Jonathan Prosper, mid-20s, has left Oxford and England behind him. With his father’s bank embezzlement overshadowing his own reputation, he hopes to make his way in India, gain some measure of wealth, and return to Oxford. But the tea and imported carpet business provides only so much income, and he’s found himself acting as a “confidential agent,” or private detective. It’s the 1930s, the last years of the British Raj.
He’s hired by a jute manufacturing manager to see if the rumors about his wife are true. But before he can complete his investigation, the client is murdered. His personal servant is missing and suspected of the crime. But the client’s wife is not convinced; she hires Jonathan to look into the crime. The suspects include her own brother, an officer in the local British garrison.
And it seems that more people are interested on what’s happened, including what would be the rough equivalent of the Raj’s FBI. The body of one of their agents has been found in the river, and there may be a connection to the death of the jute plant manager. Prosper soon finds himself immersed in union politics, religious conflicts, and odd things happening with the garrison.
Where Gods Dwell by Leigh Copeland is the first of the Jonathan Prosper mysteries, and it’s a deep, fascinating dive into the Indian sub-continent of the period. Much of the story is set in East Bengal, or what is now Bangladesh, and Copeland artfully blends historical research into a compelling account. (I read the third in the series, Kiss Miss, first, but the stories are standalone and work individually as well as together.)
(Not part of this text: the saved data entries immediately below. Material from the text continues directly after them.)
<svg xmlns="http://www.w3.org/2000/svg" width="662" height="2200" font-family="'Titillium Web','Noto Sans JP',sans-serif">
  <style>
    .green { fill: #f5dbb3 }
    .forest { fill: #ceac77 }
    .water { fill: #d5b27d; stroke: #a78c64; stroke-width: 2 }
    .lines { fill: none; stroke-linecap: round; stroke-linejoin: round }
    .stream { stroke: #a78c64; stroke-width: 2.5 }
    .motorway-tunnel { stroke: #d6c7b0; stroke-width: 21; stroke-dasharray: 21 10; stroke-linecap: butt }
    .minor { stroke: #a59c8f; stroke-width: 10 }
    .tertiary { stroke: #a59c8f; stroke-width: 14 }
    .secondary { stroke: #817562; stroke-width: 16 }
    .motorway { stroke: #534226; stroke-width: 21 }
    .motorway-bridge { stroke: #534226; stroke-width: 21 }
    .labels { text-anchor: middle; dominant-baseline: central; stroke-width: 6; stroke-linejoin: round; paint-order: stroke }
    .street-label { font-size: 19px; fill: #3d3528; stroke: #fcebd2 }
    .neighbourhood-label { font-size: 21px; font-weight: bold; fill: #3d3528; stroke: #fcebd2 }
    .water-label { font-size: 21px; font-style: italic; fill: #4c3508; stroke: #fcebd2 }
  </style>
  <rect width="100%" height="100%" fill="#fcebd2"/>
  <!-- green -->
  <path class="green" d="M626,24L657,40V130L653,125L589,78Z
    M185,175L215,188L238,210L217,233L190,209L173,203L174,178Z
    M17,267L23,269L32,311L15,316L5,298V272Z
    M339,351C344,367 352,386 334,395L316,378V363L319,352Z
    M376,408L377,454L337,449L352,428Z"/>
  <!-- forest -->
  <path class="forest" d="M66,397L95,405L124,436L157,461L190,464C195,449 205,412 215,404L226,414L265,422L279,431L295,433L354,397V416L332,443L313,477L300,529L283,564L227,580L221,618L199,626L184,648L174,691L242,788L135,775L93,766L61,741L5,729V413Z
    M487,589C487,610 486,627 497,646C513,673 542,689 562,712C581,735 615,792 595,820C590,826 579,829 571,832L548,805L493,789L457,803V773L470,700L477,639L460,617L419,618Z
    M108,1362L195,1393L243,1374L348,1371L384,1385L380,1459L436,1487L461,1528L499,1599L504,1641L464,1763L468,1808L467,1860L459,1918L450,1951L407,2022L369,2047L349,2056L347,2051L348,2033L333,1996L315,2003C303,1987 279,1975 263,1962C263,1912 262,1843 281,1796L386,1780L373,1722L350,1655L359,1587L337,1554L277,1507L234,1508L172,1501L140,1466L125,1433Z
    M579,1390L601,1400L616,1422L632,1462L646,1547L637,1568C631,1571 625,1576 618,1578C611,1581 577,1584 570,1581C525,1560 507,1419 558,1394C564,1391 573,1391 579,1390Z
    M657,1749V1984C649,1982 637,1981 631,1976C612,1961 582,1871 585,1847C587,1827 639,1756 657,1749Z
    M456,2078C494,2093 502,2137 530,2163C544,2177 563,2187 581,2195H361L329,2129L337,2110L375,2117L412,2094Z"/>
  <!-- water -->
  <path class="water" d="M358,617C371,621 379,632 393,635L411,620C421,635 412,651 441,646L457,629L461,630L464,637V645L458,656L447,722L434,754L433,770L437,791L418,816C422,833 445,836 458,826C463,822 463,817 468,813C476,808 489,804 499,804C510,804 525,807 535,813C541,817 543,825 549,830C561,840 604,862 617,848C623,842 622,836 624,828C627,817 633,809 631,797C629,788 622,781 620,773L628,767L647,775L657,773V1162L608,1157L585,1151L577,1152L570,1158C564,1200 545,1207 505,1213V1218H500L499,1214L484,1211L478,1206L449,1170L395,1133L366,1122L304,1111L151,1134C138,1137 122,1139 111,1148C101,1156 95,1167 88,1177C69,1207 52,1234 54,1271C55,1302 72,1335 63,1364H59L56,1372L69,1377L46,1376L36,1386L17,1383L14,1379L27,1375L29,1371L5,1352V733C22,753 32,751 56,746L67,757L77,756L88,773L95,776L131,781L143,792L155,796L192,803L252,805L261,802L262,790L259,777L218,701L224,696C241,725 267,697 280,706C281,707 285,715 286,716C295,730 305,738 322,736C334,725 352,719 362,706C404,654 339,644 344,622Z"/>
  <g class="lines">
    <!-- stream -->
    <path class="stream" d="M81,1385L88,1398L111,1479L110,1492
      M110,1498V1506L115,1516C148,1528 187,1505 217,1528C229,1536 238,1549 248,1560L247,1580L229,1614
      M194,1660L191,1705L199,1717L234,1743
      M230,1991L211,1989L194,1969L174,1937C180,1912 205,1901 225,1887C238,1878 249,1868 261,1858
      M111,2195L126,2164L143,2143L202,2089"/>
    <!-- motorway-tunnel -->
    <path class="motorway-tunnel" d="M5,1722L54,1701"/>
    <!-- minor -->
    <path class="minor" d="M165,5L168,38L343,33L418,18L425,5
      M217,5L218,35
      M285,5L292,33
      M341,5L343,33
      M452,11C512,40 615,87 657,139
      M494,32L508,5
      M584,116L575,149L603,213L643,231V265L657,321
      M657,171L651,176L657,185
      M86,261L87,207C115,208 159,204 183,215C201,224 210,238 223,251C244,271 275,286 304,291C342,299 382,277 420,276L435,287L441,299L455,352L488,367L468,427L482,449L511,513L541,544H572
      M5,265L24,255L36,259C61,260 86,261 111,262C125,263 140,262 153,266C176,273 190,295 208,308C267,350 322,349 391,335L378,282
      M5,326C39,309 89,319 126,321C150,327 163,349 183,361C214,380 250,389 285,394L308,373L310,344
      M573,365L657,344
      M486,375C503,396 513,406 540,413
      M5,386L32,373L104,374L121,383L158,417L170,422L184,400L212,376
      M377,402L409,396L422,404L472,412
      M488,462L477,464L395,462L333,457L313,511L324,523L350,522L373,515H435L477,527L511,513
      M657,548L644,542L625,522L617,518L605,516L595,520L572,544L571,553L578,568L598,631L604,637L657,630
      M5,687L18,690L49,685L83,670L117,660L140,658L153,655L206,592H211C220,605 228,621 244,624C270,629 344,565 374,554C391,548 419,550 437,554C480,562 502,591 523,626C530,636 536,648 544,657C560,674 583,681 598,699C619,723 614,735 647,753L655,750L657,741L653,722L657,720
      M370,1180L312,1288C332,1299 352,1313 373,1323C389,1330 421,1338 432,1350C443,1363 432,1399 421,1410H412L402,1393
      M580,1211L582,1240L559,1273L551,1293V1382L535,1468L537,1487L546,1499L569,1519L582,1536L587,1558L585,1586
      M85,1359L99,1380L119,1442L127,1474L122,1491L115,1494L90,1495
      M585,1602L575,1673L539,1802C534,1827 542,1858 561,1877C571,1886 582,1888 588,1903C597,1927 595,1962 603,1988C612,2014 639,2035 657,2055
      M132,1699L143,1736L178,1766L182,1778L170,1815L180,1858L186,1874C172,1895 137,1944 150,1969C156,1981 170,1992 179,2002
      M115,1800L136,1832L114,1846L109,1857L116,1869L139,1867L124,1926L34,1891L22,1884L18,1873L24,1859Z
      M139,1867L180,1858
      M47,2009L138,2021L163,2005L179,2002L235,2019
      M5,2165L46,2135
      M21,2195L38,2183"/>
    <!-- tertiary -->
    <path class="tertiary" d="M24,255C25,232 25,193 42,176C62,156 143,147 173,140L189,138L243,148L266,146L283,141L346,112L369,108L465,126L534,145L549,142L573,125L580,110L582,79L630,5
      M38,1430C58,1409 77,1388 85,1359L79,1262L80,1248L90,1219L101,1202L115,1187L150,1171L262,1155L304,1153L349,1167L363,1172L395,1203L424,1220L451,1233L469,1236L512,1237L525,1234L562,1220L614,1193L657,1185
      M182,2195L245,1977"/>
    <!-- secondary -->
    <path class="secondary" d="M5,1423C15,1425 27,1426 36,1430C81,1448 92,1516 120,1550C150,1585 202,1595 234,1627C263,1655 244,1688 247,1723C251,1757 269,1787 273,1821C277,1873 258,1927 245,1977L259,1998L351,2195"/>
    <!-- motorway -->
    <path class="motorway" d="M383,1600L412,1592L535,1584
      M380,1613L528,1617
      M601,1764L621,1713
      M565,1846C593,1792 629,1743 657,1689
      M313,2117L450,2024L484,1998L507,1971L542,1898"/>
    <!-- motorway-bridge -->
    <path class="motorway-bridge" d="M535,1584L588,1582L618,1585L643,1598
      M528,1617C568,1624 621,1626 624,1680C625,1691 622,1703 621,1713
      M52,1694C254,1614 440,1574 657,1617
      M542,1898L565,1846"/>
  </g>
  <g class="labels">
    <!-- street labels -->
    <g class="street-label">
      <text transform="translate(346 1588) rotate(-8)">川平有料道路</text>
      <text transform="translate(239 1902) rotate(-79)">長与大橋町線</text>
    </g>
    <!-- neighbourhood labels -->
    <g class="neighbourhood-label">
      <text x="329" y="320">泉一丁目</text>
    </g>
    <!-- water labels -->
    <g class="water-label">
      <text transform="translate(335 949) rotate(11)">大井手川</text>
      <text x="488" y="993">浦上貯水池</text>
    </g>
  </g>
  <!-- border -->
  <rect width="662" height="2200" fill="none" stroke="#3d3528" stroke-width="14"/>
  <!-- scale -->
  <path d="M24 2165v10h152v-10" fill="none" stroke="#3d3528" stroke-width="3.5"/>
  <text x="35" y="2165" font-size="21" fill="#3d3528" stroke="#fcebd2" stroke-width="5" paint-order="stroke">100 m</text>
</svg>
Born in Melbourne, Australia, Copeland graduated in Politics and Sociology at Monash University. He and his wife operate a business dealing in antique carpets and rare textiles from Afghanistan and India, and he’s made more than 50 trips to the two countries. He’s published five novels in the Jonathan Prosper series: Where Gods Dwell, The Body in the Bokhara, Kiss Miss, Full Moon, and Calcutta Cabob.
Where Gods Dwell is a fine mystery. Prosper is just the right blend of slightly cynical and knowledgeable Englishman. He knows his own place in the Indian / British hierarchy, and he understands how both the British and the people they rule work. It’s a great read.